To help, as an IACCM Fellow I write on blog where I write about this (www.performancebasedcontracting.com), which sometimes become articles for IACCM (part of the role of an IACCM Fellow). Therefore, I'd suggest you have a look here and see if this helps. There is probably a lot of content (all free!), but hopefully it helps.
Anyway, I hope this helps you on your journey. And don't be afraid to ask for help!
Interesting question. I commend you on your efforts to assess CCM performance. As you say, to take your analysis further forward, you need to be able to compare against some form of industry or sector-wide benchmark. Within the IACCM, we have a deep set of benchmark data - collected over many years across multiple sectors. There are two major sources: 1) the IACCM Capability Maturity Assessment (which looks at organizational efficiency with objective insights into today's performance, comparisons to the outside world and a realistic assessment of the business impact); and 2) the Skills and Competency Assessment (which considers unique benchmarks that support organizational development.) IACCM offers a confidential and objective analysis of current performance and compares your results against industry norms and world-class standards.

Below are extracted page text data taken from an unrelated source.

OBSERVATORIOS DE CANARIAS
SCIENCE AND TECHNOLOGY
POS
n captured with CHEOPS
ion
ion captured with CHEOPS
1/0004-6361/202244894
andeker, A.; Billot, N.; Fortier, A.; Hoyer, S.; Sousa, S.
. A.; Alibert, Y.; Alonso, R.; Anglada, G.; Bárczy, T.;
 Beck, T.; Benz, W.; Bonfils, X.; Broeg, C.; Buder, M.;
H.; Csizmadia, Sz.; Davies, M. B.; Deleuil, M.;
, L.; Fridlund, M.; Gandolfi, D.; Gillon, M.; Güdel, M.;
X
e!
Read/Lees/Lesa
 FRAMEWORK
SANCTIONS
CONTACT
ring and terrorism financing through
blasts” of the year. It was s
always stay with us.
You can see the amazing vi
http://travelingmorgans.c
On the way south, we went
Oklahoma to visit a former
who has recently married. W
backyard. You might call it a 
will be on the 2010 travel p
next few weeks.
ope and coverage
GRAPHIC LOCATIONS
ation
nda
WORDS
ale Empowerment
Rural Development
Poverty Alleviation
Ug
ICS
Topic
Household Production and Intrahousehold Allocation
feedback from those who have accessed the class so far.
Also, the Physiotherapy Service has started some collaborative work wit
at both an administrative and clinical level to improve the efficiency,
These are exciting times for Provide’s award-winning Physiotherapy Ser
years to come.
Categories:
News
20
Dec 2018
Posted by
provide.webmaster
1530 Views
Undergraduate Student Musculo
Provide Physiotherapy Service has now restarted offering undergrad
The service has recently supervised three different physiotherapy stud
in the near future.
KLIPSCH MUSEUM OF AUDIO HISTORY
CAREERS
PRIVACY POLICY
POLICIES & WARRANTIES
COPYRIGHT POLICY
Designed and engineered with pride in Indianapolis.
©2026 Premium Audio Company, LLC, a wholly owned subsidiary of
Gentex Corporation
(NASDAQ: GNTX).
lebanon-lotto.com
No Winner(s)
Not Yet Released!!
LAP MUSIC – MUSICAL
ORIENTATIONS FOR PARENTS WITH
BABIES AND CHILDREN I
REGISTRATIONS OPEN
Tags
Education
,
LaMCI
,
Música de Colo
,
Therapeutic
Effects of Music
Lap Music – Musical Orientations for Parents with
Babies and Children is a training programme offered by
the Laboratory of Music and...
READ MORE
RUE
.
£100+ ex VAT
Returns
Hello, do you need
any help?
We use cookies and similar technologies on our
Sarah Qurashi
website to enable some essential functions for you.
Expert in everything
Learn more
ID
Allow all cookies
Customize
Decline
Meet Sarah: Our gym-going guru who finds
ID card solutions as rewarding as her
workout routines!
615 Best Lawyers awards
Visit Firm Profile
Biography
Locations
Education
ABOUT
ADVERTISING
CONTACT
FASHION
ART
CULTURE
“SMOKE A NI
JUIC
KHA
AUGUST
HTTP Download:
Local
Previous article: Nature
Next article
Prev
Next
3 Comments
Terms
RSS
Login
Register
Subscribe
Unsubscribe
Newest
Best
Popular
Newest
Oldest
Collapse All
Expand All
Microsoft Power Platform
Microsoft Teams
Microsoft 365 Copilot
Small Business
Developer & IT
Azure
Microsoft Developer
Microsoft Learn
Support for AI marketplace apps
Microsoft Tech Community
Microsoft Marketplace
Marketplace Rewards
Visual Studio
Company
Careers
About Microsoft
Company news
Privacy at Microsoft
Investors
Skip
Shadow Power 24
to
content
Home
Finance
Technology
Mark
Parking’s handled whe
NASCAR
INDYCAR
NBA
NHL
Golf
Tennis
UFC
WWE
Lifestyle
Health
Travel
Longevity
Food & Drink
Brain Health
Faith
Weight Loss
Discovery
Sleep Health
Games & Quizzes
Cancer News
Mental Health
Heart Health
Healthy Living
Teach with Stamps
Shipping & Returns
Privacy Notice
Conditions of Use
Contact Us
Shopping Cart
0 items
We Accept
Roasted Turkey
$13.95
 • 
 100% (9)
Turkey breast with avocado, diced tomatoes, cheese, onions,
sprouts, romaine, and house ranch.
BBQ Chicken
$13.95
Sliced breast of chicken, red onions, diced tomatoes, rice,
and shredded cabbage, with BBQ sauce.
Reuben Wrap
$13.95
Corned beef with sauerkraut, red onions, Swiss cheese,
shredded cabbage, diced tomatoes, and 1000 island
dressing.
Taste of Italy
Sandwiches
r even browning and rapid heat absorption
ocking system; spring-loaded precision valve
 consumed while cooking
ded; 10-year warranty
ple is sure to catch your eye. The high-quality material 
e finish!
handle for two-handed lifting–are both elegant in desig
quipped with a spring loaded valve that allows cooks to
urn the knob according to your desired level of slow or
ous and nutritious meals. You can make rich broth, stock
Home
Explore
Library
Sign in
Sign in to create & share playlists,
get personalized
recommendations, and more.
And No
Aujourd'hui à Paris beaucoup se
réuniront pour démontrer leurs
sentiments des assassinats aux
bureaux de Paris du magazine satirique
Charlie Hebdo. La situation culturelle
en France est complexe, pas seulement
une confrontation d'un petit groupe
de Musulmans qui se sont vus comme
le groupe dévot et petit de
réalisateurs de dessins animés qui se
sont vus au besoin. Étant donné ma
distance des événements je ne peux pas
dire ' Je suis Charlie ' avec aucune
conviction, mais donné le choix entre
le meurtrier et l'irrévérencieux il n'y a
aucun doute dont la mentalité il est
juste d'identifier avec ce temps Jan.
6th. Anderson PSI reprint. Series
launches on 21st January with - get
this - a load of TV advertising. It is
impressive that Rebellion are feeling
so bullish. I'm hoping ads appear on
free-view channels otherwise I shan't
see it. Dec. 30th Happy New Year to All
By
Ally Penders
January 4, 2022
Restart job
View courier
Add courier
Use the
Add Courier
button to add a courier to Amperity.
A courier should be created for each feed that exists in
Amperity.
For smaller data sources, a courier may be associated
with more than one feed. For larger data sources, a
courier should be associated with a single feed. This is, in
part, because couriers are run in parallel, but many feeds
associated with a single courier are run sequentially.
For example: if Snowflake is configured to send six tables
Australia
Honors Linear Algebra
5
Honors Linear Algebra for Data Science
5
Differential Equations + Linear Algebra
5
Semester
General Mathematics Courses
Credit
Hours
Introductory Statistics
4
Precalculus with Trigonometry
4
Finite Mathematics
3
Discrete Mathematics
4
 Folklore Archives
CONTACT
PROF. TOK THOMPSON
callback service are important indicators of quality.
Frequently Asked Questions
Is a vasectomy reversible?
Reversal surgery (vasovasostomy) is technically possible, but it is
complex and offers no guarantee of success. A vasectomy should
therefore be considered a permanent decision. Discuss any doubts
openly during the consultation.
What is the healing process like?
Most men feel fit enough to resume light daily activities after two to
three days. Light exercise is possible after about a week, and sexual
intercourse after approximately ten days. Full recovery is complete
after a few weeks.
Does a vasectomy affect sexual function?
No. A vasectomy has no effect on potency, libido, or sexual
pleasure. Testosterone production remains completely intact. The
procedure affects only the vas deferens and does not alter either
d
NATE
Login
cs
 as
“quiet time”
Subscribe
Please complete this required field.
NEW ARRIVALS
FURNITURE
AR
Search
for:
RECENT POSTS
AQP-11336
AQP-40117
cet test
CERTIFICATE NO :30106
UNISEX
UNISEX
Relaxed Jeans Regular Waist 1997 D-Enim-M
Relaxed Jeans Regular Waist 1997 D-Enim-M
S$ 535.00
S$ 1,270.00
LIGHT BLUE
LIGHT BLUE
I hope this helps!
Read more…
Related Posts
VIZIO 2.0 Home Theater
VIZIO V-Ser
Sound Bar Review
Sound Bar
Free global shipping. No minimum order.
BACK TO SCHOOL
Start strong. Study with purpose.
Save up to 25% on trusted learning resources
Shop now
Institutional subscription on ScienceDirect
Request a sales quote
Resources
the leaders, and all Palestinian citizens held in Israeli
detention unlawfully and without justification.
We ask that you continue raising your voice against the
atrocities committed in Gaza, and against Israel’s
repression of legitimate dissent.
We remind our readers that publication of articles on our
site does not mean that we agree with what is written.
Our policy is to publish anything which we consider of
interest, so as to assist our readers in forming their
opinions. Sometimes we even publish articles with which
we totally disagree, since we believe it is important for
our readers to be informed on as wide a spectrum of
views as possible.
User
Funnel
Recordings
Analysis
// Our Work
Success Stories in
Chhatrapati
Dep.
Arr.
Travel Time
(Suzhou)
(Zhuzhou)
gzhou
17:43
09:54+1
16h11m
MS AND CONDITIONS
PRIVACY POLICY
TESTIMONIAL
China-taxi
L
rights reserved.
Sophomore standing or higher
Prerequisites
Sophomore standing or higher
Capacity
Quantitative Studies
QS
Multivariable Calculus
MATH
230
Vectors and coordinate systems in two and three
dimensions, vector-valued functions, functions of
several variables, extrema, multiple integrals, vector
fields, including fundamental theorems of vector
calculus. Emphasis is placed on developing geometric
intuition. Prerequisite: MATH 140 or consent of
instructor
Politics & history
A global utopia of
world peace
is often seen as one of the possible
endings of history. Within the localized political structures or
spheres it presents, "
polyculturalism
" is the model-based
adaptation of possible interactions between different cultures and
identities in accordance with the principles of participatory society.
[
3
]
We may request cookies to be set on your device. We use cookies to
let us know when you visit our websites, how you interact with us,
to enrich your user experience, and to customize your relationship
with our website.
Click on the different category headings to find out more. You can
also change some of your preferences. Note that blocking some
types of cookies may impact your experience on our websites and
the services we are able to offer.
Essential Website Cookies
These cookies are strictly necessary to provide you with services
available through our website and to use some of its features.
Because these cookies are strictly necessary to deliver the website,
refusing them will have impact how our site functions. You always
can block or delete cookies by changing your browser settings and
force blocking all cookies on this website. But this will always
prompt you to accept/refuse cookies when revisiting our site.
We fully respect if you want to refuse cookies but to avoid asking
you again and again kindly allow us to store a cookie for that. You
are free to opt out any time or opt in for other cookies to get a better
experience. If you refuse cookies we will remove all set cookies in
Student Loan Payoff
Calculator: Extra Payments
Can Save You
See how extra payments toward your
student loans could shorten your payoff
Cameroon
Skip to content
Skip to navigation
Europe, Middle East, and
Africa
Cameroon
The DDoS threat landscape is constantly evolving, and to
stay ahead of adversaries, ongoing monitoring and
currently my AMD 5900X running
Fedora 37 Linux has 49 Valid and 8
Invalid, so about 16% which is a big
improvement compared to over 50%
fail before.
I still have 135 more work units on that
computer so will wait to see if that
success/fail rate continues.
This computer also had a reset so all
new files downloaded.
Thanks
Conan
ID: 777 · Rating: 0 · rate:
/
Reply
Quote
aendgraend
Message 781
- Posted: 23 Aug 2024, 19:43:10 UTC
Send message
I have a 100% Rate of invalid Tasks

Key to making use of these benchmarks is the consistent application of a robust question set. This is what allows the application of an apples-to-apples comparison. I'm not saying that you would need to repeat the survey you have conducted, but I think you may find that some repeat work is necessary though.
Please message me at firstname.lastname@example.org if you are interested in progressing this further. Paul
• PRS for Music
Thank you for responding and yes I would like to talk to you to understand what the IACCM can offer.